Physicist Nigel Lockyer, head of TRIUMF, Canada’s national laboratory for particle and nuclear physics, will take a new role in September: director of Fermi National Accelerator Laboratory.

Lockyer will be a familiar face to many at Fermilab. He spent 22 years as a researcher on the Collider Detector at Fermilab, or CDF, experiment at the Tevatron particle collider, starting in 1984. He was co-leader of the 600-member experiment from 2002 to 2004.

Lockyer says he looks forward to reconnecting with former colleagues, to forging closer ties between laboratories in the United States and Canada, and to directing the only US national laboratory solely dedicated to particle physics research.

“The opportunity to lead one of the world’s most prestigious particle physics laboratories was too good to pass up,” Lockyer says. “The future of the field looks to be very exciting; it’s a great time to be a particle physicist.”

The Board of Directors of the Fermi Research Alliance, which operates Fermilab for the US Department of Energy, offered Lockyer the job at the conclusion of a nine-month, international search by a 15-member appointed committee. He will succeed Fermilab Director Pier Oddone, who announced in 2012 that he would retire this year after eight years as director.

"I'm happy to see Nigel will take the helm at Fermilab," Oddone says. "He is quite familiar with the laboratory and will keep Fermilab at the forefront of particle physics research. He has shown immense competence in his job at TRIUMF, stepping out of his comfort zone as a faculty member at the University of Pennsylvania to lead and transform Canada’s particle and nuclear physics laboratory."

The progress TRIUMF has made under Lockyer’s leadership bodes well for the future of the Fermilab program. Since he became director in 2007, TRIUMF has expanded its operations by 25 percent and has established Canada’s first accelerator-science cooperative agreements with Japan, India, China and Korea.

In 2008, TRIUMF established the nonprofit organization Advanced Applied Physics Solutions, dedicated to commercializing innovations from the physical sciences across Canada. In 2009, TRIUMF began operation of TIGRESS, a state-of-the-art gamma-ray spectrometer with which scientists conduct detailed studies of nuclear decays.

In 2011, TRIUMF started construction of the Advanced Rare IsotopE Laboratory, or ARIEL, the laboratory’s flagship facility to expand Canada’s capabilities to produce and study isotopes for medicine using next-generation superconducting radio-frequency technology.
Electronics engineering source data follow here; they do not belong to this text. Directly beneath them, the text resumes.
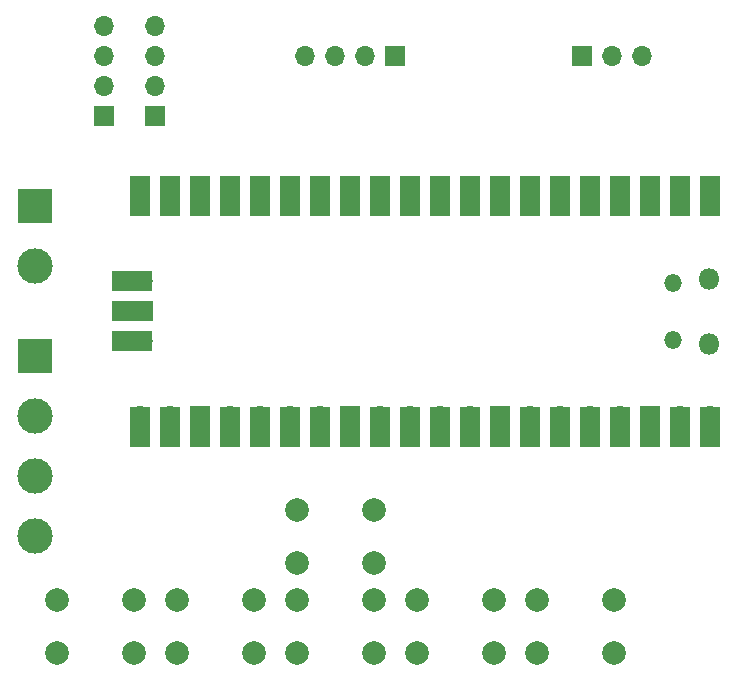
<source format=gts>
G04 #@! TF.GenerationSoftware,KiCad,Pcbnew,7.0.1-0*
G04 #@! TF.CreationDate,2024-02-02T12:19:18+01:00*
G04 #@! TF.ProjectId,thermostat,74686572-6d6f-4737-9461-742e6b696361,rev?*
G04 #@! TF.SameCoordinates,Original*
G04 #@! TF.FileFunction,Soldermask,Top*
G04 #@! TF.FilePolarity,Negative*
%FSLAX46Y46*%
G04 Gerber Fmt 4.6, Leading zero omitted, Abs format (unit mm)*
G04 Created by KiCad (PCBNEW 7.0.1-0) date 2024-02-02 12:19:18*
%MOMM*%
%LPD*%
G01*
G04 APERTURE LIST*
%ADD10C,2.000000*%
%ADD11R,1.700000X1.700000*%
%ADD12O,1.700000X1.700000*%
%ADD13R,3.000000X3.000000*%
%ADD14C,3.000000*%
%ADD15O,1.800000X1.800000*%
%ADD16O,1.500000X1.500000*%
%ADD17R,1.700000X3.500000*%
%ADD18R,3.500000X1.700000*%
G04 APERTURE END LIST*
D10*
X111050000Y-104430000D03*
X117550000Y-104430000D03*
X111050000Y-108930000D03*
X117550000Y-108930000D03*
D11*
X94680000Y-63500000D03*
D12*
X94680000Y-60960000D03*
X94680000Y-58420000D03*
X94680000Y-55880000D03*
D13*
X88900000Y-71120000D03*
D14*
X88900000Y-76200000D03*
D11*
X99060000Y-63500000D03*
D12*
X99060000Y-60960000D03*
X99060000Y-58420000D03*
X99060000Y-55880000D03*
D10*
X121210000Y-104430000D03*
X127710000Y-104430000D03*
X121210000Y-108930000D03*
X127710000Y-108930000D03*
X131370000Y-104430000D03*
X137870000Y-104430000D03*
X131370000Y-108930000D03*
X137870000Y-108930000D03*
D11*
X119370000Y-58420000D03*
D12*
X116830000Y-58420000D03*
X114290000Y-58420000D03*
X111750000Y-58420000D03*
D10*
X90730000Y-104430000D03*
X97230000Y-104430000D03*
X90730000Y-108930000D03*
X97230000Y-108930000D03*
X100890000Y-104430000D03*
X107390000Y-104430000D03*
X100890000Y-108930000D03*
X107390000Y-108930000D03*
X111050000Y-96810000D03*
X117550000Y-96810000D03*
X111050000Y-101310000D03*
X117550000Y-101310000D03*
D13*
X88900000Y-83820000D03*
D14*
X88900000Y-88900000D03*
X88900000Y-93980000D03*
X88900000Y-99060000D03*
D15*
X145920000Y-77285000D03*
D16*
X142890000Y-77585000D03*
X142890000Y-82435000D03*
D15*
X145920000Y-82735000D03*
D12*
X146050000Y-71120000D03*
D17*
X146050000Y-70220000D03*
D12*
X143510000Y-71120000D03*
D17*
X143510000Y-70220000D03*
D11*
X140970000Y-71120000D03*
D17*
X140970000Y-70220000D03*
D12*
X138430000Y-71120000D03*
D17*
X138430000Y-70220000D03*
D12*
X135890000Y-71120000D03*
D17*
X135890000Y-70220000D03*
D12*
X133350000Y-71120000D03*
D17*
X133350000Y-70220000D03*
D12*
X130810000Y-71120000D03*
D17*
X130810000Y-70220000D03*
D11*
X128270000Y-71120000D03*
D17*
X128270000Y-70220000D03*
D12*
X125730000Y-71120000D03*
D17*
X125730000Y-70220000D03*
D12*
X123190000Y-71120000D03*
D17*
X123190000Y-70220000D03*
D12*
X120650000Y-71120000D03*
D17*
X120650000Y-70220000D03*
D12*
X118110000Y-71120000D03*
D17*
X118110000Y-70220000D03*
D11*
X115570000Y-71120000D03*
D17*
X115570000Y-70220000D03*
D12*
X113030000Y-71120000D03*
D17*
X113030000Y-70220000D03*
D12*
X110490000Y-71120000D03*
D17*
X110490000Y-70220000D03*
D12*
X107950000Y-71120000D03*
D17*
X107950000Y-70220000D03*
D12*
X105410000Y-71120000D03*
D17*
X105410000Y-70220000D03*
D11*
X102870000Y-71120000D03*
D17*
X102870000Y-70220000D03*
D12*
X100330000Y-71120000D03*
D17*
X100330000Y-70220000D03*
D12*
X97790000Y-71120000D03*
D17*
X97790000Y-70220000D03*
D12*
X97790000Y-88900000D03*
D17*
X97790000Y-89800000D03*
D12*
X100330000Y-88900000D03*
D17*
X100330000Y-89800000D03*
D11*
X102870000Y-88900000D03*
D17*
X102870000Y-89800000D03*
D12*
X105410000Y-88900000D03*
D17*
X105410000Y-89800000D03*
D12*
X107950000Y-88900000D03*
D17*
X107950000Y-89800000D03*
D12*
X110490000Y-88900000D03*
D17*
X110490000Y-89800000D03*
D12*
X113030000Y-88900000D03*
D17*
X113030000Y-89800000D03*
D11*
X115570000Y-88900000D03*
D17*
X115570000Y-89800000D03*
D12*
X118110000Y-88900000D03*
D17*
X118110000Y-89800000D03*
D12*
X120650000Y-88900000D03*
D17*
X120650000Y-89800000D03*
D12*
X123190000Y-88900000D03*
D17*
X123190000Y-89800000D03*
D12*
X125730000Y-88900000D03*
D17*
X125730000Y-89800000D03*
D11*
X128270000Y-88900000D03*
D17*
X128270000Y-89800000D03*
D12*
X130810000Y-88900000D03*
D17*
X130810000Y-89800000D03*
D12*
X133350000Y-88900000D03*
D17*
X133350000Y-89800000D03*
D12*
X135890000Y-88900000D03*
D17*
X135890000Y-89800000D03*
D12*
X138430000Y-88900000D03*
D17*
X138430000Y-89800000D03*
D11*
X140970000Y-88900000D03*
D17*
X140970000Y-89800000D03*
D12*
X143510000Y-88900000D03*
D17*
X143510000Y-89800000D03*
D12*
X146050000Y-88900000D03*
D17*
X146050000Y-89800000D03*
D12*
X98020000Y-77470000D03*
D18*
X97120000Y-77470000D03*
D11*
X98020000Y-80010000D03*
D18*
X97120000Y-80010000D03*
D12*
X98020000Y-82550000D03*
D18*
X97120000Y-82550000D03*
D11*
X135215000Y-58420000D03*
D12*
X137755000Y-58420000D03*
X140295000Y-58420000D03*
M02*

</source>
This year, TRIUMF received support from the Canadian government to pursue new technology for producing Tc-99m, a medical isotope used to image diseases in about 40 million medical procedures annually. The laboratory developed new cyclotron-based technology that frees medical centers from their current dependence on nuclear reactors to produce the isotopes.

Lockyer boasts impressive scientific credentials as well. In 2006 he won the American Physical Society’s W.K.H. Panofsky Prize for measuring the lifetime of one of the smallest building blocks of the universe, the bottom quark.

Lockyer was born in Scotland and raised in Canada. He earned his undergraduate degree from York University in Toronto in 1975 and his PhD from The Ohio State University in 1980. After that, he spent four years at SLAC National Accelerator Laboratory as a postdoc working with Nobel Laureate Burton Richter, who directed SLAC from 1984 to 1999.

In 1984, Lockyer was hired as a professor of particle physics at the University of Pennsylvania and began work on the CDF experiment. In Pennsylvania, he partnered with the Penn Medical School to work on applications of particle physics in cancer treatment. Lockyer became director of TRIUMF in May 2007 and has worked as a professor at the University of British Columbia during his tenure.

Even before Lockyer gets started at Fermilab, he will have the chance to help shape the future of US particle physics. He will take part in the field’s long-term planning process, a major component of which will take place in Minneapolis in August. But he’s most looking forward to moving the science ahead, he says.

“I would like to help articulate the vision for the US particle physics community, get everyone on board and get started,” he says.